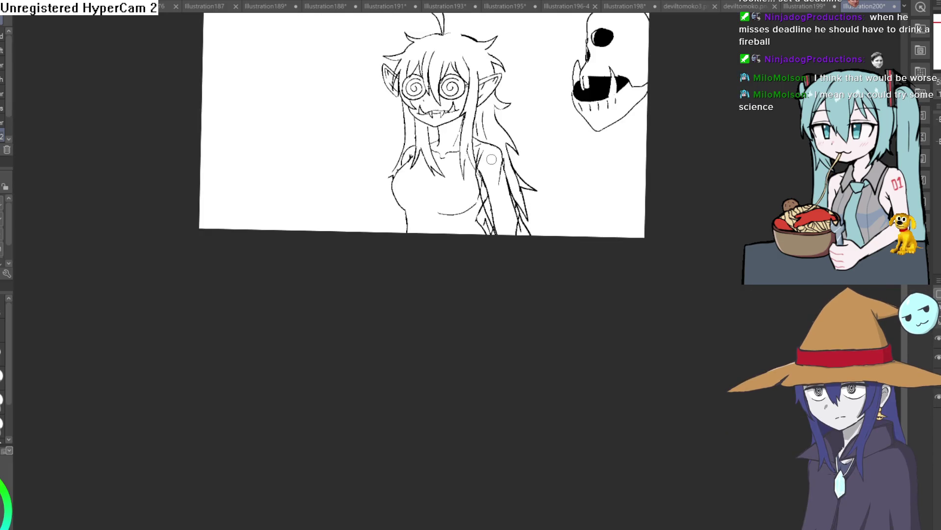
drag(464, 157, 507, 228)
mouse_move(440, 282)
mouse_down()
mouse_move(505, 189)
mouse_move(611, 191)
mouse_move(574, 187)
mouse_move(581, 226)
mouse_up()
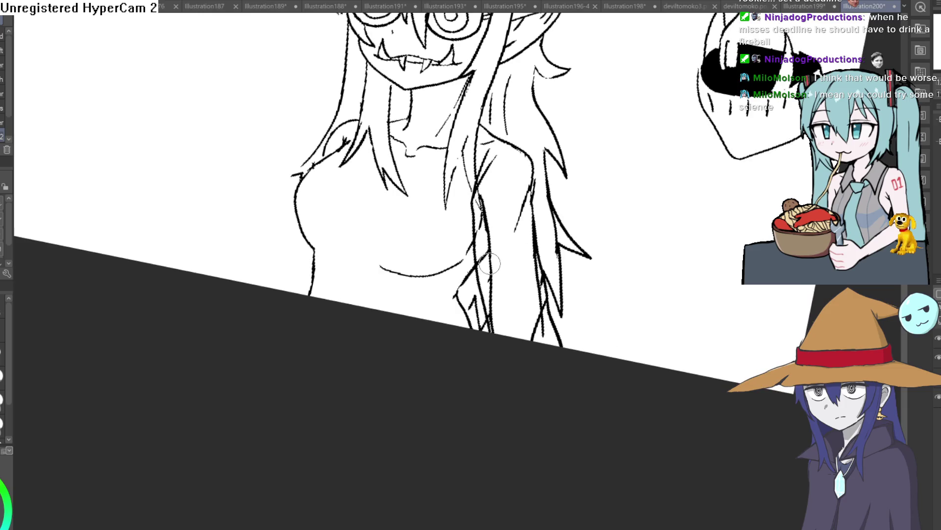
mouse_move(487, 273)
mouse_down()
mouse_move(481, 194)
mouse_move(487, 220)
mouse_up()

=====

**Problem to work on:**
Please copy the lines above, starting at the one that holds "mouse_move(505, 189)" and stopping after the last line, exactly as they appear and minus the pictures.

**Reply to the exercise:**
mouse_move(505, 189)
mouse_move(611, 191)
mouse_move(574, 187)
mouse_move(581, 226)
mouse_up()
mouse_move(487, 273)
mouse_down()
mouse_move(481, 194)
mouse_move(487, 220)
mouse_up()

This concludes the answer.